■ **What the task asks**:
Using the listing below, copy every line that mentions "Trực".

■ **Input data**:
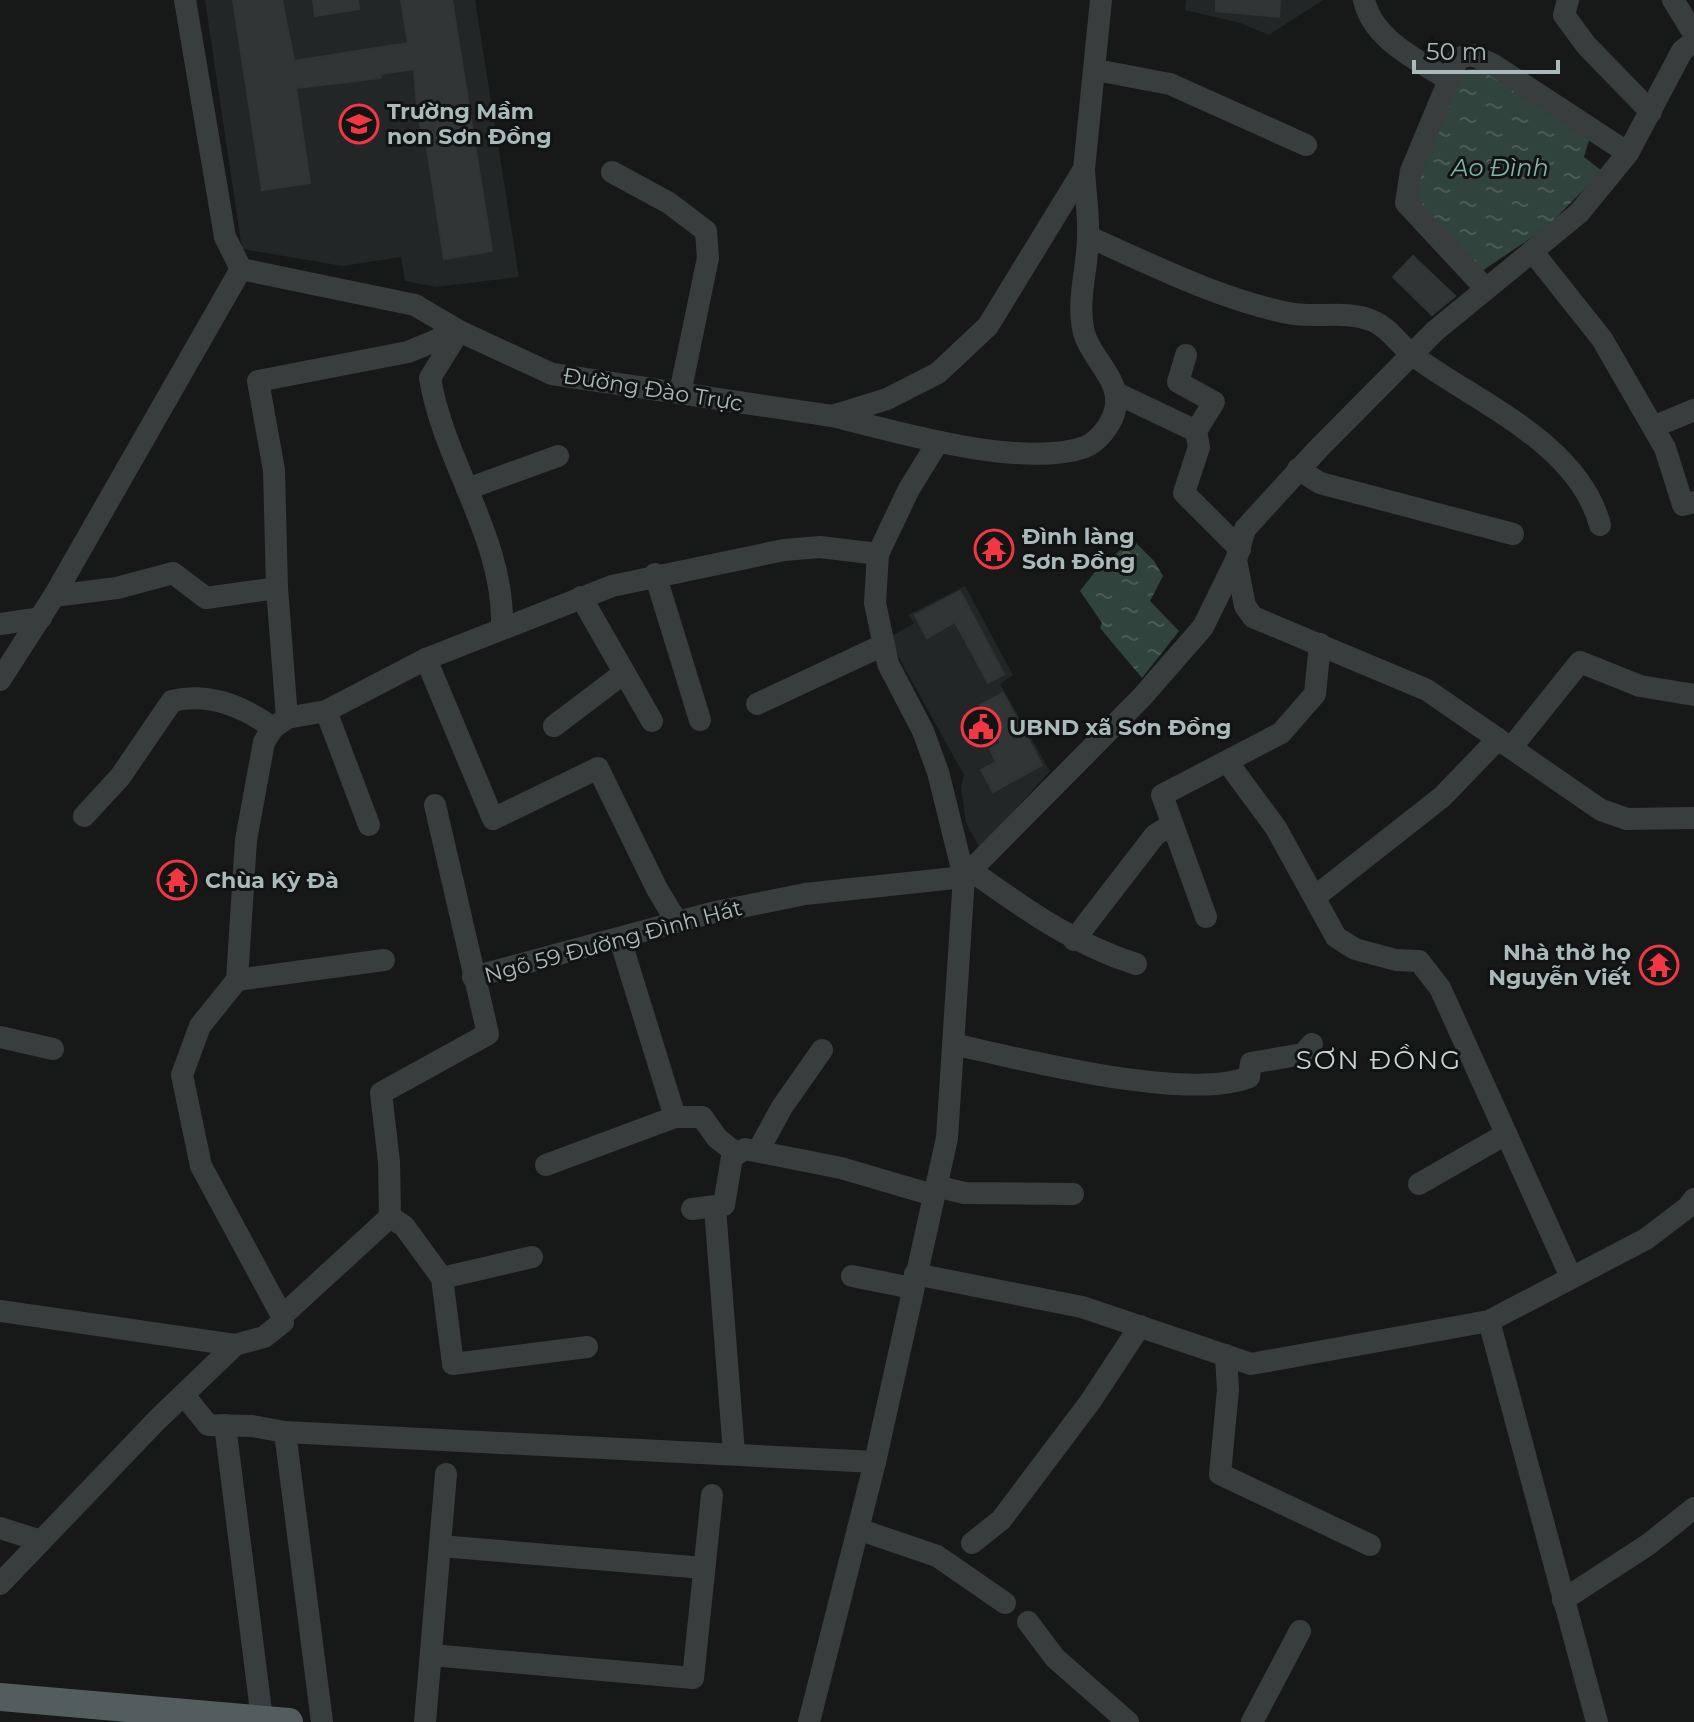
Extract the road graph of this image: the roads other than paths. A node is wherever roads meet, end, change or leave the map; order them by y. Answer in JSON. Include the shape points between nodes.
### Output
{"nodes":[{"id":1,"x":185,"y":0,"type":"edge"},
{"id":2,"x":1101,"y":0,"type":"edge"},
{"id":3,"x":1364,"y":0,"type":"edge"},
{"id":4,"x":1568,"y":0,"type":"edge"},
{"id":5,"x":1673,"y":0,"type":"edge"},
{"id":6,"x":1694,"y":34,"type":"edge"},
{"id":7,"x":1694,"y":41,"type":"edge"},
{"id":8,"x":1096,"y":70,"type":"junction"},
{"id":9,"x":1449,"y":80,"type":"junction"},
{"id":10,"x":1651,"y":112,"type":"junction"},
{"id":11,"x":1306,"y":145,"type":"dead end"},
{"id":12,"x":1628,"y":153,"type":"junction"},
{"id":13,"x":1084,"y":169,"type":"junction"},
{"id":14,"x":612,"y":172,"type":"dead end"},
{"id":15,"x":1089,"y":237,"type":"junction"},
{"id":16,"x":1532,"y":251,"type":"junction"},
{"id":17,"x":241,"y":269,"type":"junction"},
{"id":18,"x":1486,"y":289,"type":"junction"},
{"id":19,"x":459,"y":331,"type":"junction"},
{"id":20,"x":1186,"y":355,"type":"dead end"},
{"id":21,"x":1412,"y":355,"type":"junction"},
{"id":22,"x":680,"y":393,"type":"junction"},
{"id":23,"x":1116,"y":393,"type":"junction"},
{"id":24,"x":1694,"y":410,"type":"edge"},
{"id":25,"x":832,"y":416,"type":"junction"},
{"id":26,"x":1653,"y":427,"type":"junction"},
{"id":27,"x":1196,"y":431,"type":"junction"},
{"id":28,"x":938,"y":442,"type":"junction"},
{"id":29,"x":558,"y":456,"type":"dead end"},
{"id":30,"x":1298,"y":469,"type":"junction"},
{"id":31,"x":467,"y":489,"type":"junction"},
{"id":32,"x":1694,"y":502,"type":"edge"},
{"id":33,"x":1600,"y":525,"type":"dead end"},
{"id":34,"x":1513,"y":534,"type":"dead end"},
{"id":35,"x":878,"y":554,"type":"junction"},
{"id":36,"x":1238,"y":554,"type":"junction"},
{"id":37,"x":655,"y":574,"type":"junction"},
{"id":38,"x":277,"y":588,"type":"junction"},
{"id":39,"x":54,"y":596,"type":"junction"},
{"id":40,"x":581,"y":597,"type":"junction"},
{"id":41,"x":41,"y":618,"type":"junction"},
{"id":42,"x":0,"y":624,"type":"edge"},
{"id":43,"x":502,"y":628,"type":"junction"},
{"id":44,"x":1320,"y":644,"type":"junction"},
{"id":45,"x":881,"y":646,"type":"junction"},
{"id":46,"x":426,"y":659,"type":"junction"},
{"id":47,"x":624,"y":673,"type":"junction"},
{"id":48,"x":0,"y":680,"type":"edge"},
{"id":49,"x":1694,"y":695,"type":"edge"},
{"id":50,"x":757,"y":704,"type":"dead end"},
{"id":51,"x":326,"y":711,"type":"junction"},
{"id":52,"x":700,"y":720,"type":"dead end"},
{"id":53,"x":652,"y":721,"type":"dead end"},
{"id":54,"x":280,"y":723,"type":"junction"},
{"id":55,"x":554,"y":726,"type":"dead end"},
{"id":56,"x":1504,"y":744,"type":"junction"},
{"id":57,"x":1228,"y":763,"type":"junction"},
{"id":58,"x":435,"y":805,"type":"dead end"},
{"id":59,"x":84,"y":816,"type":"dead end"},
{"id":60,"x":1694,"y":818,"type":"edge"},
{"id":61,"x":369,"y":825,"type":"dead end"},
{"id":62,"x":1171,"y":825,"type":"junction"},
{"id":63,"x":967,"y":874,"type":"junction"},
{"id":64,"x":1316,"y":896,"type":"junction"},
{"id":65,"x":1206,"y":917,"type":"dead end"},
{"id":66,"x":677,"y":922,"type":"junction"},
{"id":67,"x":620,"y":939,"type":"junction"},
{"id":68,"x":1074,"y":940,"type":"junction"},
{"id":69,"x":384,"y":960,"type":"dead end"},
{"id":70,"x":1136,"y":964,"type":"dead end"},
{"id":71,"x":473,"y":977,"type":"junction"},
{"id":72,"x":237,"y":980,"type":"junction"},
{"id":73,"x":0,"y":1037,"type":"edge"},
{"id":74,"x":953,"y":1044,"type":"junction"},
{"id":75,"x":1312,"y":1044,"type":"dead end"},
{"id":76,"x":53,"y":1049,"type":"dead end"},
{"id":77,"x":822,"y":1050,"type":"dead end"},
{"id":78,"x":675,"y":1117,"type":"junction"},
{"id":79,"x":1506,"y":1134,"type":"junction"},
{"id":80,"x":747,"y":1152,"type":"junction"},
{"id":81,"x":546,"y":1165,"type":"dead end"},
{"id":82,"x":1419,"y":1184,"type":"dead end"},
{"id":83,"x":934,"y":1190,"type":"junction"},
{"id":84,"x":1073,"y":1194,"type":"dead end"},
{"id":85,"x":1694,"y":1199,"type":"edge"},
{"id":86,"x":715,"y":1208,"type":"junction"},
{"id":87,"x":692,"y":1209,"type":"dead end"},
{"id":88,"x":390,"y":1217,"type":"junction"},
{"id":89,"x":532,"y":1257,"type":"dead end"},
{"id":90,"x":852,"y":1276,"type":"dead end"},
{"id":91,"x":1571,"y":1277,"type":"junction"},
{"id":92,"x":442,"y":1278,"type":"junction"},
{"id":93,"x":914,"y":1281,"type":"junction"},
{"id":94,"x":0,"y":1311,"type":"edge"},
{"id":95,"x":282,"y":1316,"type":"junction"},
{"id":96,"x":1489,"y":1321,"type":"junction"},
{"id":97,"x":1140,"y":1326,"type":"junction"},
{"id":98,"x":235,"y":1345,"type":"junction"},
{"id":99,"x":587,"y":1347,"type":"dead end"},
{"id":100,"x":1226,"y":1355,"type":"junction"},
{"id":101,"x":184,"y":1395,"type":"junction"},
{"id":102,"x":225,"y":1425,"type":"junction"},
{"id":103,"x":285,"y":1432,"type":"junction"},
{"id":104,"x":734,"y":1453,"type":"junction"},
{"id":105,"x":875,"y":1462,"type":"junction"},
{"id":106,"x":446,"y":1474,"type":"dead end"},
{"id":107,"x":712,"y":1495,"type":"dead end"},
{"id":108,"x":1694,"y":1508,"type":"edge"},
{"id":109,"x":0,"y":1528,"type":"edge"},
{"id":110,"x":858,"y":1529,"type":"junction"},
{"id":111,"x":41,"y":1541,"type":"junction"},
{"id":112,"x":972,"y":1543,"type":"dead end"},
{"id":113,"x":1370,"y":1545,"type":"dead end"},
{"id":114,"x":440,"y":1546,"type":"junction"},
{"id":115,"x":704,"y":1568,"type":"junction"},
{"id":116,"x":0,"y":1584,"type":"edge"},
{"id":117,"x":1563,"y":1600,"type":"junction"},
{"id":118,"x":1005,"y":1603,"type":"dead end"},
{"id":119,"x":1028,"y":1622,"type":"dead end"},
{"id":120,"x":1300,"y":1631,"type":"dead end"},
{"id":121,"x":431,"y":1655,"type":"junction"},
{"id":122,"x":0,"y":1697,"type":"edge"},
{"id":123,"x":275,"y":1720,"type":"edge"},
{"id":124,"x":322,"y":1722,"type":"edge"},
{"id":125,"x":425,"y":1722,"type":"edge"},
{"id":126,"x":809,"y":1722,"type":"edge"},
{"id":127,"x":1128,"y":1722,"type":"edge"},
{"id":128,"x":1252,"y":1722,"type":"edge"},
{"id":129,"x":1597,"y":1722,"type":"edge"}],
"edges":[{"from":1,"to":17,"type":"street","via":[[225,237]]},
{"from":2,"to":8,"type":"street","name":"Đường Đào Trực"},
{"from":3,"to":9,"type":"street","via":[[1367,14],[1396,46]]},
{"from":4,"to":10,"type":"street","via":[[1564,15],[1586,45]]},
{"from":5,"to":6,"type":"street"},
{"from":7,"to":10,"type":"street","via":[[1682,51]]},
{"from":8,"to":11,"type":"street","via":[[1170,84]]},
{"from":8,"to":13,"type":"street","name":"Đường Đào Trực"},
{"from":9,"to":12,"type":"street","via":[[1458,58],[1472,55]]},
{"from":9,"to":18,"type":"street","via":[[1411,171],[1406,203]]},
{"from":10,"to":12,"type":"street"},
{"from":12,"to":16,"type":"street","via":[[1579,213]]},
{"from":13,"to":15,"type":"street"},
{"from":13,"to":25,"type":"street","name":"Đường Đào Trực","via":[[988,326],[938,373],[887,399]]},
{"from":14,"to":22,"type":"street","via":[[669,203],[706,231],[708,258]]},
{"from":15,"to":21,"type":"street","via":[[1195,283],[1290,313],[1354,314],[1376,322]]},
{"from":15,"to":23,"type":"street","via":[[1081,295],[1085,335]]},
{"from":16,"to":18,"type":"street"},
{"from":16,"to":26,"type":"street","via":[[1602,339]]},
{"from":17,"to":19,"type":"street","name":"Đường Đào Trực","via":[[415,305]]},
{"from":17,"to":39,"type":"street"},
{"from":18,"to":21,"type":"street"},
{"from":19,"to":22,"type":"street","name":"Đường Đào Trực","via":[[552,374]]},
{"from":19,"to":31,"type":"street","via":[[430,378],[442,431]]},
{"from":19,"to":38,"type":"street","via":[[408,352],[258,381],[274,470]]},
{"from":20,"to":27,"type":"street","via":[[1178,382],[1214,402]]},
{"from":21,"to":30,"type":"street"},
{"from":21,"to":33,"type":"street","via":[[1514,419],[1552,452],[1597,512]]},
{"from":22,"to":25,"type":"street","name":"Đường Đào Trực"},
{"from":23,"to":27,"type":"street"},
{"from":23,"to":28,"type":"street","via":[[1115,411],[1087,446],[1049,452]]},
{"from":24,"to":26,"type":"street"},
{"from":25,"to":28,"type":"street"},
{"from":26,"to":32,"type":"street","via":[[1683,505]]},
{"from":27,"to":36,"type":"street","via":[[1199,447],[1184,493]]},
{"from":28,"to":35,"type":"street"},
{"from":29,"to":31,"type":"street"},
{"from":30,"to":34,"type":"street","via":[[1320,483]]},
{"from":30,"to":36,"type":"street","via":[[1245,529]]},
{"from":31,"to":43,"type":"street","via":[[492,557]]},
{"from":35,"to":37,"type":"street","via":[[820,547],[784,550]]},
{"from":35,"to":45,"type":"street","via":[[875,603]]},
{"from":36,"to":44,"type":"street","via":[[1245,606],[1253,617]]},
{"from":36,"to":63,"type":"street","via":[[1203,627],[1142,697]]},
{"from":37,"to":40,"type":"street"},
{"from":37,"to":52,"type":"street"},
{"from":38,"to":39,"type":"street","via":[[206,598],[173,573],[117,588]]},
{"from":38,"to":54,"type":"street"},
{"from":39,"to":41,"type":"street"},
{"from":40,"to":43,"type":"street"},
{"from":40,"to":47,"type":"street"},
{"from":41,"to":42,"type":"street"},
{"from":41,"to":48,"type":"street"},
{"from":43,"to":46,"type":"street"},
{"from":44,"to":56,"type":"street","via":[[1427,690]]},
{"from":44,"to":57,"type":"street","via":[[1315,694],[1281,733]]},
{"from":45,"to":50,"type":"street"},
{"from":45,"to":63,"type":"street","via":[[923,731]]},
{"from":46,"to":51,"type":"street"},
{"from":46,"to":66,"type":"street","via":[[493,819],[598,768]]},
{"from":47,"to":53,"type":"street"},
{"from":47,"to":55,"type":"street"},
{"from":49,"to":56,"type":"street","via":[[1640,686],[1580,662]]},
{"from":51,"to":54,"type":"street"},
{"from":51,"to":61,"type":"street"},
{"from":54,"to":59,"type":"street","via":[[223,702],[172,701],[120,777]]},
{"from":54,"to":72,"type":"street","via":[[264,742],[246,840]]},
{"from":56,"to":60,"type":"street","via":[[1601,810],[1627,819]]},
{"from":56,"to":64,"type":"street"},
{"from":57,"to":62,"type":"street","via":[[1162,795]]},
{"from":57,"to":64,"type":"street","via":[[1276,828]]},
{"from":58,"to":71,"type":"street"},
{"from":62,"to":65,"type":"street"},
{"from":62,"to":68,"type":"street","via":[[1155,835]]},
{"from":63,"to":66,"type":"street","name":"Ngõ 59 Đường Đình Hát","via":[[805,894]]},
{"from":63,"to":68,"type":"street"},
{"from":63,"to":74,"type":"street"},
{"from":64,"to":79,"type":"street","via":[[1336,937],[1428,968]]},
{"from":66,"to":67,"type":"street","name":"Ngõ 59 Đường Đình Hát"},
{"from":67,"to":71,"type":"street","name":"Ngõ 59 Đường Đình Hát"},
{"from":67,"to":78,"type":"street"},
{"from":68,"to":70,"type":"street"},
{"from":69,"to":72,"type":"street"},
{"from":71,"to":88,"type":"street","name":"Ngõ 59 Đường Đình Hát","via":[[488,1034],[381,1093]]},
{"from":72,"to":95,"type":"street","via":[[200,1026],[182,1075],[201,1166]]},
{"from":73,"to":76,"type":"street"},
{"from":74,"to":75,"type":"street","via":[[1129,1079],[1189,1084],[1239,1081],[1249,1077],[1251,1063],[1303,1054]]},
{"from":74,"to":83,"type":"street","via":[[947,1138]]},
{"from":77,"to":80,"type":"street"},
{"from":78,"to":80,"type":"street","via":[[702,1117]]},
{"from":78,"to":81,"type":"street"},
{"from":79,"to":82,"type":"street"},
{"from":79,"to":91,"type":"street"},
{"from":80,"to":83,"type":"street"},
{"from":80,"to":86,"type":"street","via":[[732,1157],[724,1205]]},
{"from":83,"to":84,"type":"street"},
{"from":83,"to":93,"type":"street"},
{"from":85,"to":91,"type":"street","via":[[1646,1239]]},
{"from":86,"to":87,"type":"street"},
{"from":86,"to":104,"type":"street"},
{"from":88,"to":92,"type":"street","via":[[404,1226]]},
{"from":88,"to":95,"type":"street"},
{"from":89,"to":92,"type":"street"},
{"from":90,"to":93,"type":"street"},
{"from":91,"to":96,"type":"street"},
{"from":92,"to":99,"type":"street","via":[[453,1364]]},
{"from":93,"to":97,"type":"street","via":[[1082,1307]]},
{"from":93,"to":105,"type":"street"},
{"from":94,"to":98,"type":"street"},
{"from":95,"to":98,"type":"street","via":[[283,1322],[264,1337]]},
{"from":96,"to":100,"type":"street","via":[[1251,1364]]},
{"from":96,"to":117,"type":"street"},
{"from":97,"to":100,"type":"street"},
{"from":97,"to":112,"type":"street","via":[[1001,1520]]},
{"from":98,"to":101,"type":"street"},
{"from":100,"to":113,"type":"street","via":[[1220,1474]]},
{"from":101,"to":102,"type":"street","via":[[208,1425]]},
{"from":101,"to":111,"type":"street"},
{"from":102,"to":103,"type":"street"},
{"from":102,"to":123,"type":"street"},
{"from":103,"to":104,"type":"street"},
{"from":103,"to":124,"type":"street"},
{"from":104,"to":105,"type":"street"},
{"from":105,"to":110,"type":"street"},
{"from":106,"to":114,"type":"street"},
{"from":107,"to":115,"type":"street"},
{"from":108,"to":117,"type":"street"},
{"from":109,"to":111,"type":"street"},
{"from":110,"to":118,"type":"street","via":[[937,1556]]},
{"from":110,"to":126,"type":"street"},
{"from":111,"to":116,"type":"street"},
{"from":114,"to":115,"type":"street"},
{"from":114,"to":121,"type":"street"},
{"from":115,"to":121,"type":"street","via":[[693,1678]]},
{"from":117,"to":129,"type":"street"},
{"from":119,"to":127,"type":"street","via":[[1055,1658]]},
{"from":120,"to":128,"type":"street"},
{"from":121,"to":125,"type":"street"},
{"from":122,"to":123,"type":"main road"}]}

■ **Your response**:
{"from":2,"to":8,"type":"street","name":"Đường Đào Trực"},
{"from":8,"to":13,"type":"street","name":"Đường Đào Trực"},
{"from":13,"to":25,"type":"street","name":"Đường Đào Trực","via":[[988,326],[938,373],[887,399]]},
{"from":17,"to":19,"type":"street","name":"Đường Đào Trực","via":[[415,305]]},
{"from":19,"to":22,"type":"street","name":"Đường Đào Trực","via":[[552,374]]},
{"from":22,"to":25,"type":"street","name":"Đường Đào Trực"},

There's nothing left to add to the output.